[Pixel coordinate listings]
--- START ---

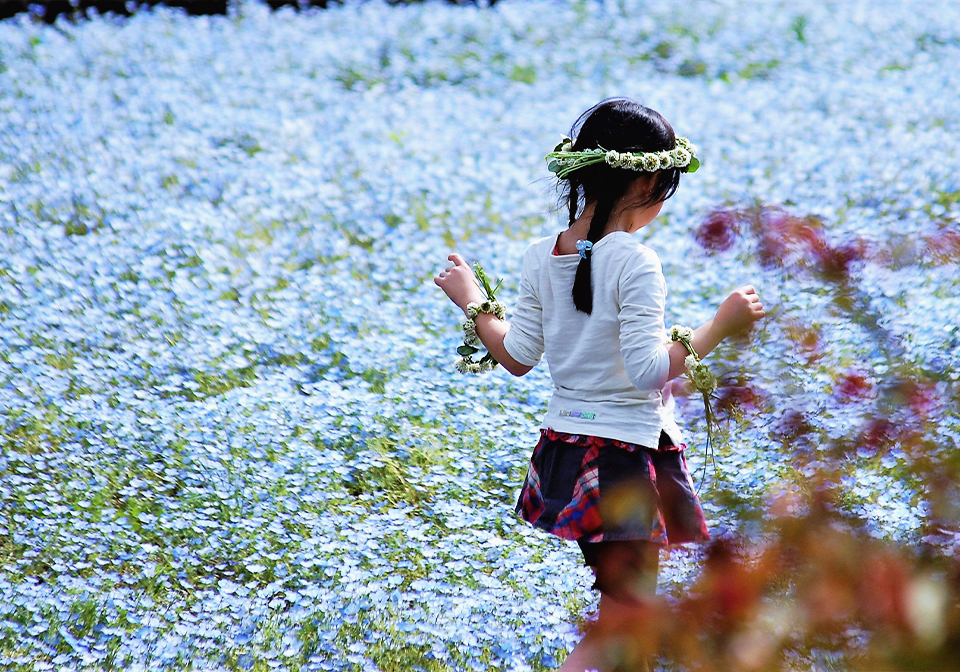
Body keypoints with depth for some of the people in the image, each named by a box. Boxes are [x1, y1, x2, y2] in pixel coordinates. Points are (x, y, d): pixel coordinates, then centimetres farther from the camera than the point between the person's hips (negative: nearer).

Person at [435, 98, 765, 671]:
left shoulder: (541, 257, 2)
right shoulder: (635, 263, -18)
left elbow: (519, 356, 7)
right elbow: (648, 370, -23)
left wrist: (473, 303, 22)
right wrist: (720, 327, -16)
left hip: (566, 447, 8)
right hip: (628, 450, -7)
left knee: (621, 606, 22)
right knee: (623, 625, 1)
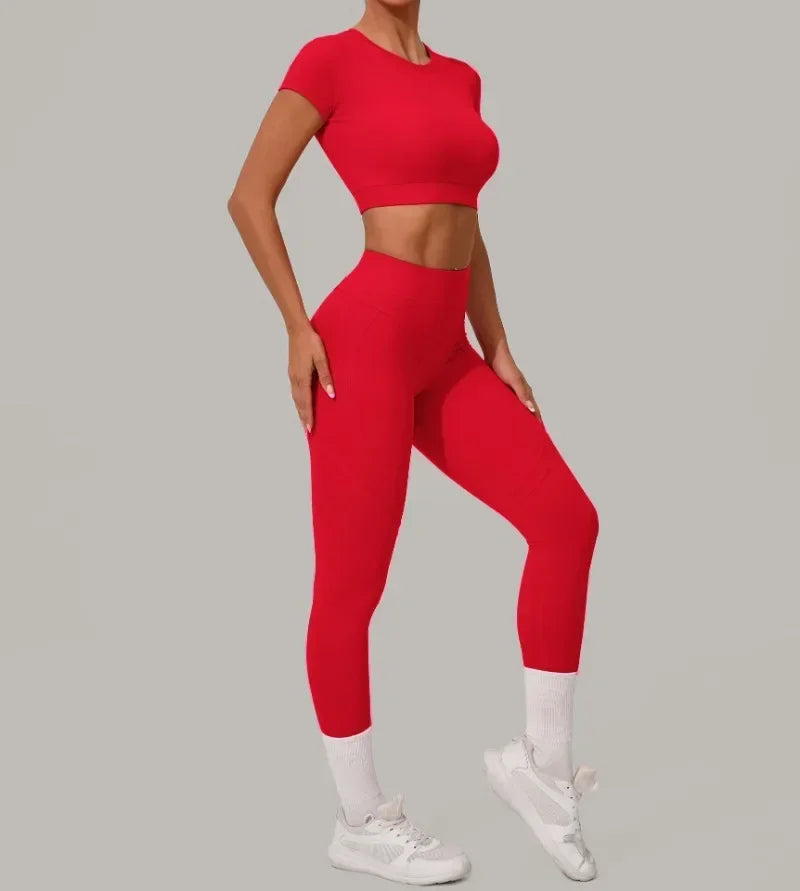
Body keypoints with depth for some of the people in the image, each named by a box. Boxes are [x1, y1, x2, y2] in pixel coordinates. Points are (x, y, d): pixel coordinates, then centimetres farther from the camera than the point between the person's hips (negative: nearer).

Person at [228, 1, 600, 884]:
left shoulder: (458, 78, 19)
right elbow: (249, 196, -3)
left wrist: (497, 347, 14)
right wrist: (297, 327, -11)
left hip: (443, 356, 8)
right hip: (363, 341, -8)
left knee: (568, 520, -1)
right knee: (351, 587, 1)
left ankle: (541, 760, 12)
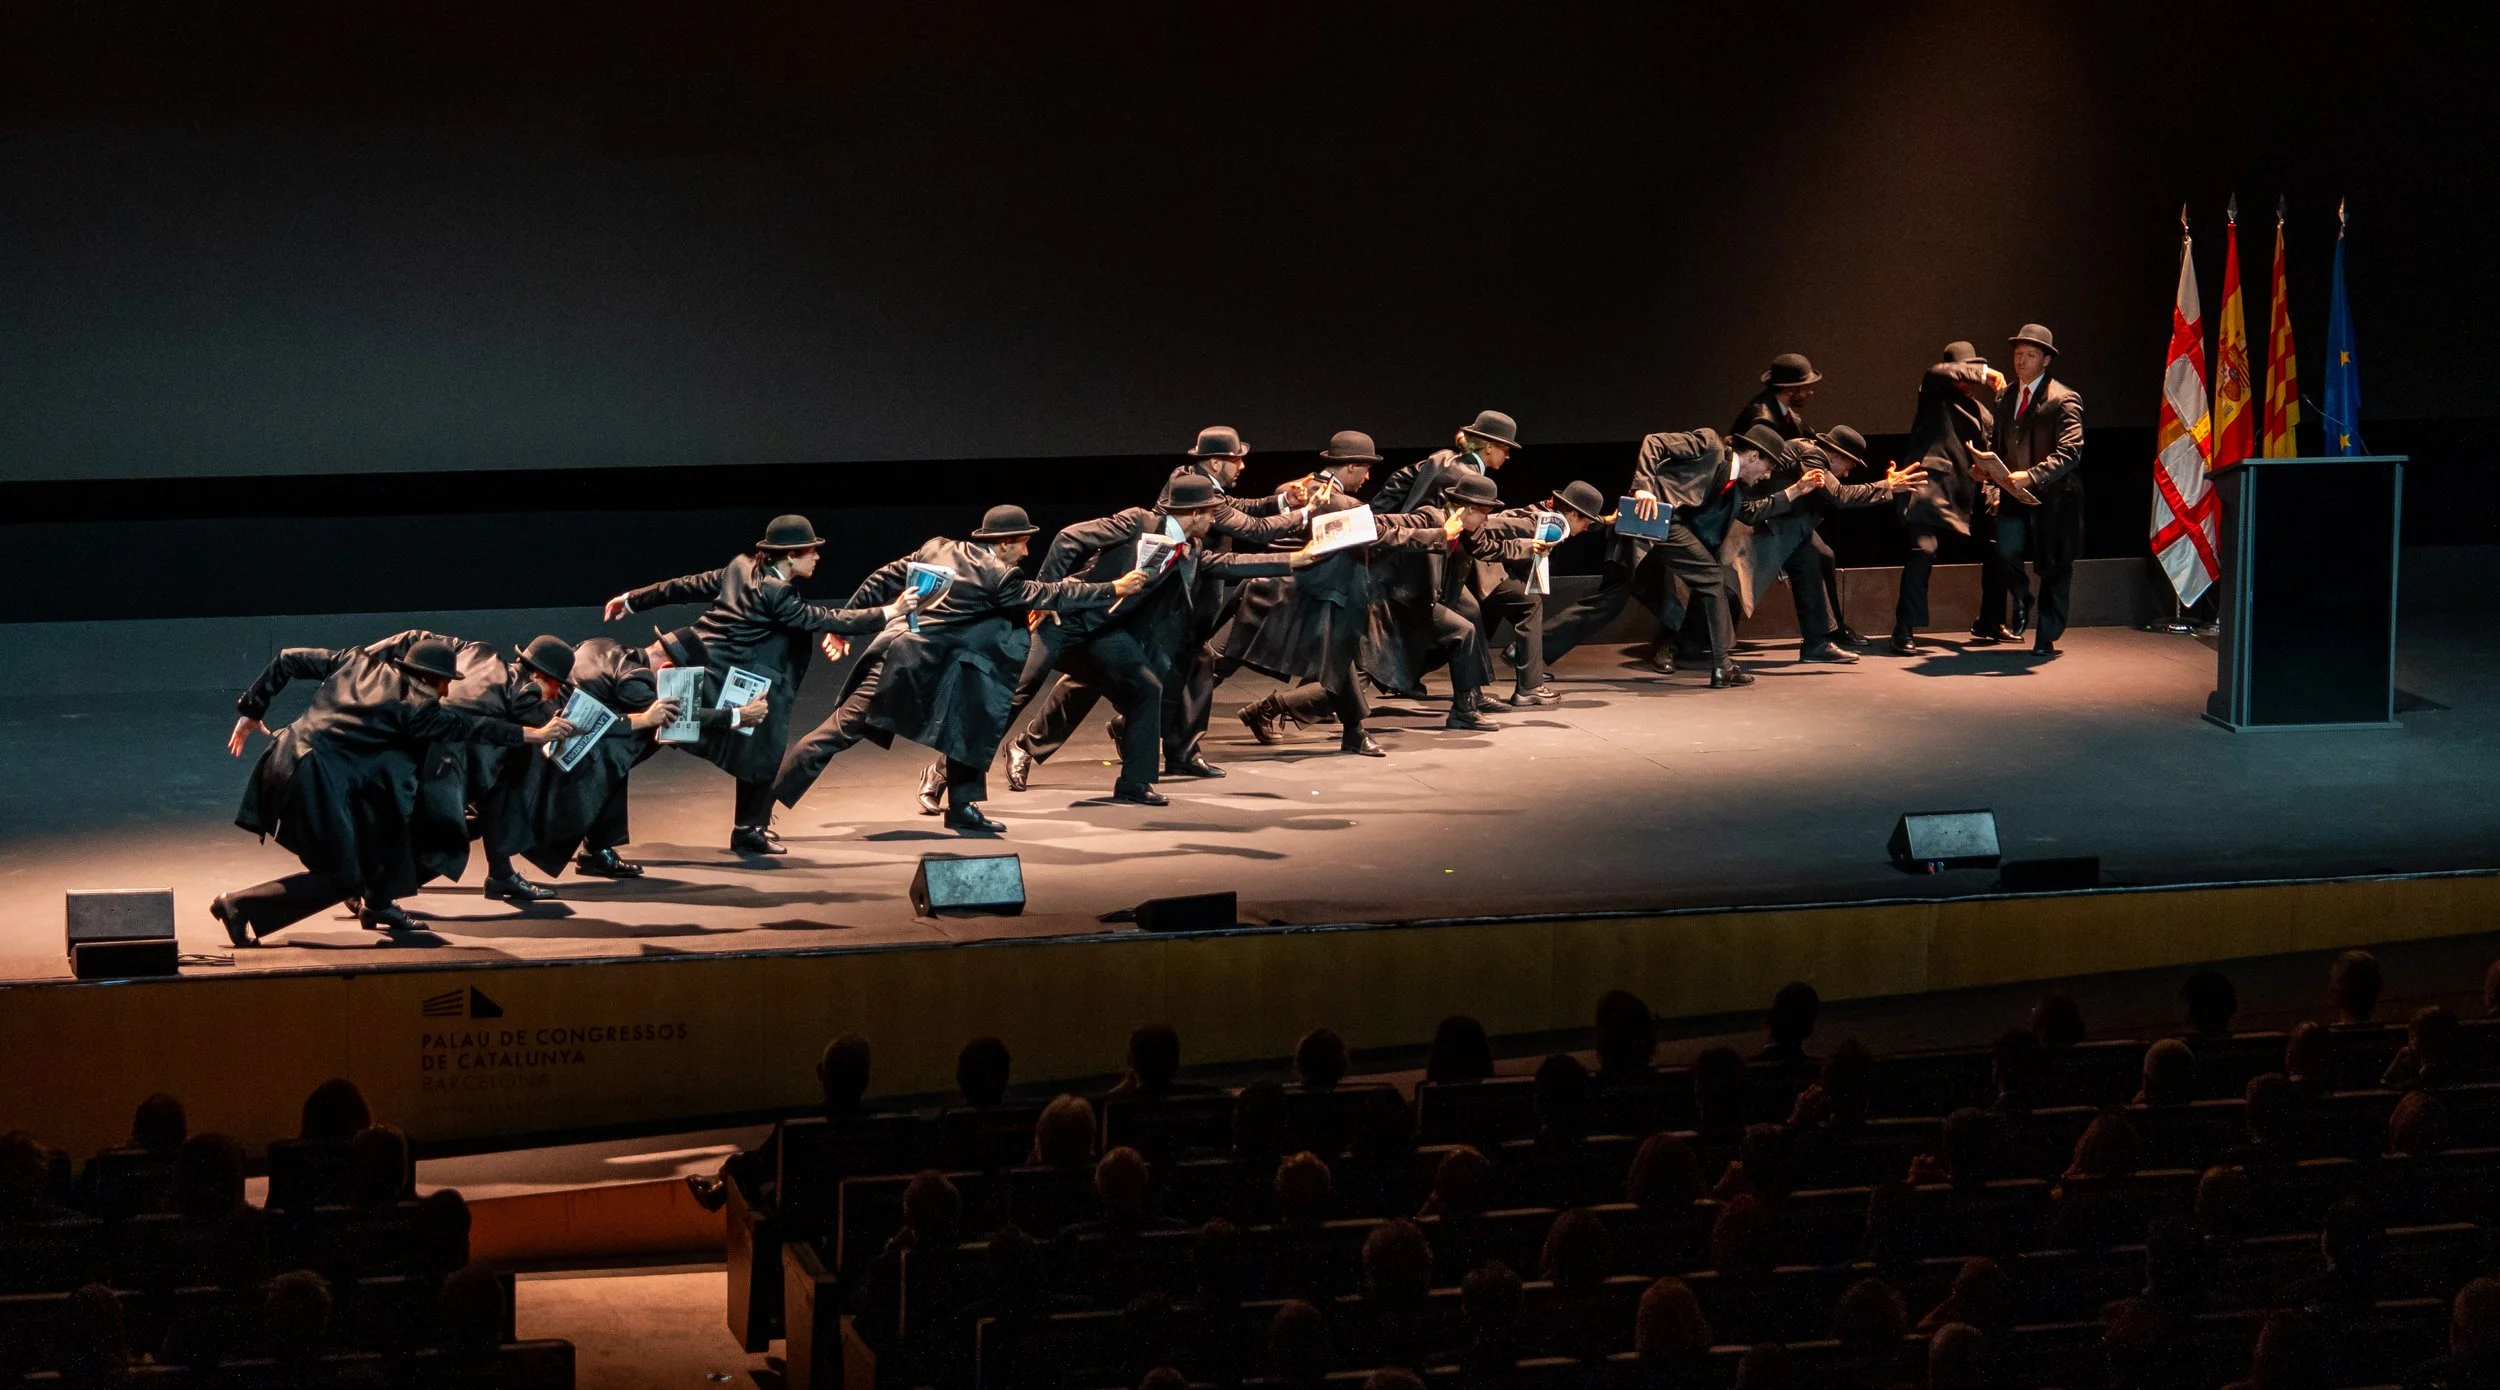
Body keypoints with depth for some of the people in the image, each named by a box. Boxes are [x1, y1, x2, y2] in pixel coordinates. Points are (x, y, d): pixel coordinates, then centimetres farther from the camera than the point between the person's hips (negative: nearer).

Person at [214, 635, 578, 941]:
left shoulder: (360, 663, 15)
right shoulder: (413, 707, -3)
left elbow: (289, 660, 16)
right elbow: (471, 728, 3)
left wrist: (251, 710, 24)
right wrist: (535, 735, 11)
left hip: (287, 755, 9)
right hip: (314, 777, -9)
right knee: (340, 879, 0)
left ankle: (377, 905, 27)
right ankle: (240, 906, -5)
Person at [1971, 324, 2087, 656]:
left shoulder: (2063, 401, -10)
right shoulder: (2005, 396, 12)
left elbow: (2069, 454, -20)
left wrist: (2031, 476, -31)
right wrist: (1996, 483, 9)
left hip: (2052, 497, -4)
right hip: (2014, 494, 4)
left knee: (2053, 568, 4)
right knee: (2004, 553, -17)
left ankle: (2046, 638, 17)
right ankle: (2021, 598, 14)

--- END ---

» **TASK PROMPT**: Rewrite all the entries above with "Person at" swapped for "Subject at" and nothing else changed. Leave the pictures out.

» **SOLUTION FOR THIS PROBLEM**:
Body keypoints with depth for some of the people in the image, each named by a box. Boxes are [x1, y1, x2, y2] in pixel coordinates. Points are (x, y, d): pixel coordinates, then centimetres farther from the camera than the point between the person's hips (negative: nearer).

Subject at [435, 98, 765, 671]:
left shoulder: (541, 257, 2)
right shoulder: (635, 263, -18)
left elbow: (519, 356, 7)
right elbow: (648, 370, -23)
left wrist: (473, 303, 22)
right wrist: (720, 327, -16)
left hip: (566, 447, 8)
right hip: (628, 450, -7)
left knee: (621, 606, 22)
right knee: (623, 625, 1)
Body keypoints with depth for some of the people in the image, each named by a box. Boxes are [x1, y1, x2, y2] in pixel coordinates. Points are (x, y, d): pixel coordinates, then centimetres farther from the camera than the point between the person's hips (negative: nearer).

Subject at [228, 1, 600, 884]:
left shoulder: (458, 78, 19)
right elbow: (249, 196, -3)
left wrist: (497, 347, 14)
right wrist: (297, 327, -11)
left hip: (443, 356, 8)
right hip: (363, 341, -8)
left knee: (568, 520, -1)
right knee: (351, 587, 1)
left ankle: (541, 760, 12)
Body keypoints with depth for some of the people in the image, each named by a box. Boxes are [x1, y1, x2, y2] in pixel coordinates. Points are (x, y, d): pixel coordinates, then centimetres farther from the camera than the point between the person's hips (negative: nearer).

Subject at [214, 635, 578, 941]:
left shoulder: (360, 663, 15)
right shoulder: (413, 707, -3)
left elbow: (289, 660, 16)
right elbow: (471, 728, 3)
left wrist: (251, 710, 24)
right wrist: (535, 735, 11)
left hip: (287, 755, 9)
right hip: (314, 777, -9)
right knee: (340, 879, 0)
left ankle: (377, 905, 27)
right ankle: (240, 906, -5)
Subject at [1971, 324, 2087, 656]:
left shoulder: (2063, 401, -10)
right shoulder: (2005, 396, 12)
left elbow: (2069, 454, -20)
left wrist: (2031, 476, -31)
right wrist: (1996, 483, 9)
left hip: (2052, 497, -4)
right hip: (2014, 494, 4)
left knee: (2053, 568, 4)
right knee: (2004, 553, -17)
left ankle: (2046, 638, 17)
right ankle: (2021, 598, 14)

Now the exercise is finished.